# Got to see Vizslas get rehabilitated on Dog Whisperer!



## cuddlebuglove (Apr 27, 2014)

I was so happy to see an episode of Dog Whisperer called Curbed by Cars on television on April 27th and on April 28th, an episode on Dog Whisperer was on YouTube .

Ginger and Booker two Vizslas, had been traumatized; the former had fallen into a ditch out on a run with her very type 'A' parents, who could not understand why she was afraid to go outside, let alone do an exercise run.

Booker had been born and grew up around the very wide and quiet countryside but his caregiver moved him to a bustling city and the sites and noises gave him trauma so much that even taking him out in an urban area to potty was traumatic.
Even unusual noises in the flat made Boomer run frantically in circles in terror.

Cesar Millan was stressing patience by telling the type 'A' couple to practice relaxation and not force Ginger to walk or run when she stopped, building up her self confidence while de escalating the fear when she was out.
With Boomer, he decdied to channel his instinct to run from the noise or sights by having him pull Cesar during rollerblading. Boomer was zooming and picking up speed, to the delight of onlookers.

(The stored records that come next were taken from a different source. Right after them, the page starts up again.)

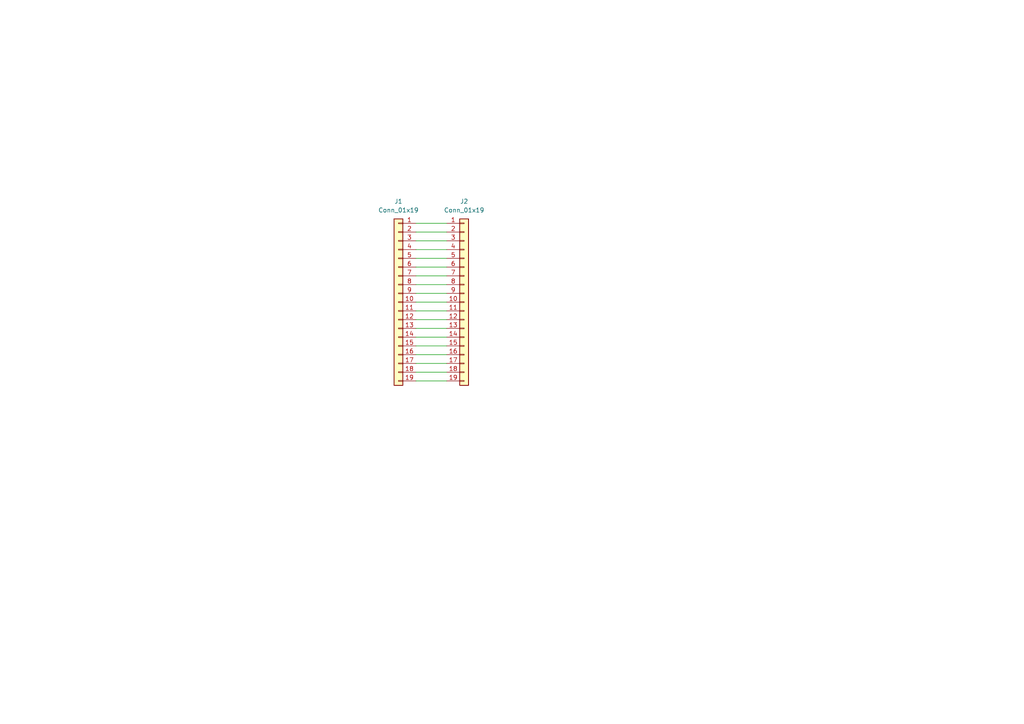
<source format=kicad_sch>
(kicad_sch (version 20211123) (generator eeschema)

  (uuid 53fd1042-2dee-4996-bf43-1e41331d594d)

  (paper "A4")

  (title_block
    (title "19PinHeader")
    (date "2022-09-10")
    (rev "1")
  )

  


  (wire (pts (xy 120.65 69.85) (xy 129.54 69.85))
    (stroke (width 0) (type default) (color 0 0 0 0))
    (uuid 06b9f58f-cf1e-41ef-9e2d-9e22709e802b)
  )
  (wire (pts (xy 120.65 97.79) (xy 129.54 97.79))
    (stroke (width 0) (type default) (color 0 0 0 0))
    (uuid 1d4d405f-48d6-4047-b087-7c2e07e8d1c3)
  )
  (wire (pts (xy 120.65 85.09) (xy 129.54 85.09))
    (stroke (width 0) (type default) (color 0 0 0 0))
    (uuid 426925f2-e64c-4efa-98ba-9b637145868d)
  )
  (wire (pts (xy 120.65 74.93) (xy 129.54 74.93))
    (stroke (width 0) (type default) (color 0 0 0 0))
    (uuid 451e3f52-9cd4-4a76-b37f-9dde6473b28d)
  )
  (wire (pts (xy 120.65 87.63) (xy 129.54 87.63))
    (stroke (width 0) (type default) (color 0 0 0 0))
    (uuid 4a1da7c5-2619-498e-b61e-e31844bf6943)
  )
  (wire (pts (xy 120.65 72.39) (xy 129.54 72.39))
    (stroke (width 0) (type default) (color 0 0 0 0))
    (uuid 50750299-7223-4dd8-a293-cab3c7cdc2af)
  )
  (wire (pts (xy 120.65 67.31) (xy 129.54 67.31))
    (stroke (width 0) (type default) (color 0 0 0 0))
    (uuid 5d08ca38-dcbc-4104-9d67-07eec8a7cd8b)
  )
  (wire (pts (xy 120.65 107.95) (xy 129.54 107.95))
    (stroke (width 0) (type default) (color 0 0 0 0))
    (uuid 5f6ad36e-82ed-4716-bdcc-99561dc25d5d)
  )
  (wire (pts (xy 120.65 80.01) (xy 129.54 80.01))
    (stroke (width 0) (type default) (color 0 0 0 0))
    (uuid 704d49f7-d4fe-4aad-a045-6db4be0622c8)
  )
  (wire (pts (xy 120.65 90.17) (xy 129.54 90.17))
    (stroke (width 0) (type default) (color 0 0 0 0))
    (uuid 97001089-49f4-4949-ae00-b7a7c585070c)
  )
  (wire (pts (xy 120.65 110.49) (xy 129.54 110.49))
    (stroke (width 0) (type default) (color 0 0 0 0))
    (uuid 9b453381-d186-4a99-9495-6628e75220b5)
  )
  (wire (pts (xy 120.65 95.25) (xy 129.54 95.25))
    (stroke (width 0) (type default) (color 0 0 0 0))
    (uuid 9d787ab7-ebbb-4601-863e-7b7256c45703)
  )
  (wire (pts (xy 120.65 92.71) (xy 129.54 92.71))
    (stroke (width 0) (type default) (color 0 0 0 0))
    (uuid a237626f-777f-49c0-b50d-7d98e68a68c7)
  )
  (wire (pts (xy 120.65 77.47) (xy 129.54 77.47))
    (stroke (width 0) (type default) (color 0 0 0 0))
    (uuid ad1fb767-702b-489b-bbb5-60afaeb3b53e)
  )
  (wire (pts (xy 120.65 82.55) (xy 129.54 82.55))
    (stroke (width 0) (type default) (color 0 0 0 0))
    (uuid b01400aa-c1bb-49de-b3d3-6deb84a90503)
  )
  (wire (pts (xy 120.65 64.77) (xy 129.54 64.77))
    (stroke (width 0) (type default) (color 0 0 0 0))
    (uuid caaf897c-9eb4-45e2-b97a-4712341e3fc7)
  )
  (wire (pts (xy 120.65 105.41) (xy 129.54 105.41))
    (stroke (width 0) (type default) (color 0 0 0 0))
    (uuid dd795dfe-c58c-4d66-83da-37cdd9b7a74a)
  )
  (wire (pts (xy 120.65 102.87) (xy 129.54 102.87))
    (stroke (width 0) (type default) (color 0 0 0 0))
    (uuid f43e0071-f64f-45f4-a7e5-a9ed5968e32c)
  )
  (wire (pts (xy 120.65 100.33) (xy 129.54 100.33))
    (stroke (width 0) (type default) (color 0 0 0 0))
    (uuid f6c58035-2a55-43cf-a0d7-f8b330597520)
  )

  (symbol (lib_id "Connector_Generic:Conn_01x19") (at 134.62 87.63 0) (unit 1)
    (in_bom yes) (on_board yes)
    (uuid 508c0a6d-9799-4124-a7e3-4fbc804f5835)
    (property "Reference" "J2" (id 0) (at 134.62 58.42 0))
    (property "Value" "Conn_01x19" (id 1) (at 134.62 60.96 0))
    (property "Footprint" "Connector_PinHeader_2.54mm:PinHeader_1x19_P2.54mm_Vertical" (id 2) (at 134.62 87.63 0)
      (effects (font (size 1.27 1.27)) hide)
    )
    (property "Datasheet" "~" (id 3) (at 134.62 87.63 0)
      (effects (font (size 1.27 1.27)) hide)
    )
    (pin "1" (uuid 42ff4abf-5fc7-4206-9f03-ac627092d77f))
    (pin "10" (uuid 181ad1b5-eda7-46f0-a0ab-93f118306cfa))
    (pin "11" (uuid f213aac5-25a9-4ef1-96dc-2be295158512))
    (pin "12" (uuid b0f83a67-aae9-4d26-b814-4a26739fd5ab))
    (pin "13" (uuid d23a529f-d954-4033-b37c-03f70ea0381b))
    (pin "14" (uuid 1181ced1-b5f3-4822-ab90-3d9577f9cbd8))
    (pin "15" (uuid 13a387b4-9ac6-4f57-8d80-aa7993d483f8))
    (pin "16" (uuid 87efe942-d62c-4f24-b2c1-9d951c7b5c3d))
    (pin "17" (uuid f4dd9d19-57fb-435f-b7cd-5170813a7761))
    (pin "18" (uuid c1b46956-72b0-4b9d-bad5-d868b70e0114))
    (pin "19" (uuid e79dfcf7-7ef2-49dd-b183-1a292c47cd92))
    (pin "2" (uuid 84748075-e2b5-4bdf-8eef-edd61c442b11))
    (pin "3" (uuid a348184a-fdcb-496d-aaea-2dbc42292226))
    (pin "4" (uuid 4872fd36-442c-4ef4-af51-80ddbac6d8d6))
    (pin "5" (uuid a3d7c4a6-60b0-419f-ae14-cff3e558cc88))
    (pin "6" (uuid d3a173b5-c7a0-4af4-b727-8ac6d231b285))
    (pin "7" (uuid 4343f726-7a24-4def-9503-20657dca7f6c))
    (pin "8" (uuid 355fed28-6497-4af2-b100-e889a1779c31))
    (pin "9" (uuid 2656b869-8404-46bc-bbe4-2ee20b9bec51))
  )

  (symbol (lib_id "Connector_Generic:Conn_01x19") (at 115.57 87.63 0) (mirror y) (unit 1)
    (in_bom yes) (on_board yes)
    (uuid d3b19949-3f1c-44bf-94f6-a610b7430efc)
    (property "Reference" "J1" (id 0) (at 115.57 58.42 0))
    (property "Value" "Conn_01x19" (id 1) (at 115.57 60.96 0))
    (property "Footprint" "Connector_PinSocket_2.54mm:PinSocket_1x19_P2.54mm_Vertical" (id 2) (at 115.57 87.63 0)
      (effects (font (size 1.27 1.27)) hide)
    )
    (property "Datasheet" "~" (id 3) (at 115.57 87.63 0)
      (effects (font (size 1.27 1.27)) hide)
    )
    (pin "1" (uuid ca2c0277-b8d7-4600-b599-676304ceba06))
    (pin "10" (uuid a120f906-3bd8-4b42-b9b9-bfca9c712620))
    (pin "11" (uuid f8224541-cc96-459c-9341-5a4c6cc8f8e3))
    (pin "12" (uuid ee9c35ae-ff05-4381-b7e1-25684256a7ed))
    (pin "13" (uuid 91dd1980-df83-4218-91e1-3d261ede3b86))
    (pin "14" (uuid 47ac71b3-e35c-44f4-ba10-d37dc1881290))
    (pin "15" (uuid 1b347720-154c-4070-982e-4e5a47a6d326))
    (pin "16" (uuid 28b355b5-cb66-4fd3-8884-d1fbc12d3fba))
    (pin "17" (uuid efefa178-3910-4479-b682-7a23b7d5f144))
    (pin "18" (uuid b5cf1a27-c86e-4efb-a6ed-b30c92791f02))
    (pin "19" (uuid ea76c0c0-841c-48b2-8909-20c024477026))
    (pin "2" (uuid fa07cd5c-b942-47ef-b9d5-5ce49da90e54))
    (pin "3" (uuid d37e0e8e-a409-4d19-bf50-b071658ef0bb))
    (pin "4" (uuid 735c6ad4-45a1-4093-a172-0cbab14b8d86))
    (pin "5" (uuid 96044448-d3b7-4c6d-8b8a-676d3b039c18))
    (pin "6" (uuid f15be48f-ec0f-4863-ab89-60d5314658c9))
    (pin "7" (uuid 951b1a5c-b383-4d78-9711-aecb1a745986))
    (pin "8" (uuid d58d0f68-6ee8-46e8-88ab-2de878ddf0dc))
    (pin "9" (uuid 818defa9-172b-4c3c-971f-0e2ccf2df26d))
  )

  (sheet_instances
    (path "/" (page "1"))
  )

  (symbol_instances
    (path "/d3b19949-3f1c-44bf-94f6-a610b7430efc"
      (reference "J1") (unit 1) (value "Conn_01x19") (footprint "Connector_PinSocket_2.54mm:PinSocket_1x19_P2.54mm_Vertical")
    )
    (path "/508c0a6d-9799-4124-a7e3-4fbc804f5835"
      (reference "J2") (unit 1) (value "Conn_01x19") (footprint "Connector_PinHeader_2.54mm:PinHeader_1x19_P2.54mm_Vertical")
    )
  )
)

</source>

This was a treat for me- to see two exquisite Vizslas, male and female, who when dozing.cuddled up on the couch of their caregivers or with Boomer right on his caregiver's lap.

I just had to share- I know that I get too emotional and I do apologize if that offends some, appearing to sentimental to an extreme.

However, I love the breed as I Weimaraners, GSPs,
Greyhounds and Galgos (Spanish sighthounds),
English Cocker Spaniels, and show English Springer Spaniels- there are a few more breeds that I am fond of as well.

I am extremely grateful to be able to share here and wish to thank you all for sharing your Vizsla lives with me. ;D


----------



## texasred (Jan 29, 2012)

No need to apologize. While I may not always appear to be, I'm pretty softhearted when it comes to dogs.


----------



## texasred (Jan 29, 2012)

Cuddlebug I know you have longed to share your life with one of these red dogs. There was a senior in rescue that needs a forever home. He is blind, and requires a quite home, but was said to be a real sweetheart. If your interested, I can try and find his information again.


----------



## cuddlebuglove (Apr 27, 2014)

No worries and thanks. Sadly, I live in a subsidized public housing studio that A: is too small to care for a medium sized dog properly and b: only allows service dogs .

However, I thank you for thinking of me. I think that helping out in a rescue is probably best for me. As far as I know, the SF Bay Area seems to have few if any Vizsla rescues.

If you hear of anything please let me know; even an event where the disabled (like me) can sit and pet them would be great. Again thank you.

The support here is great! I look forward to the contributers at this forum. ;D


----------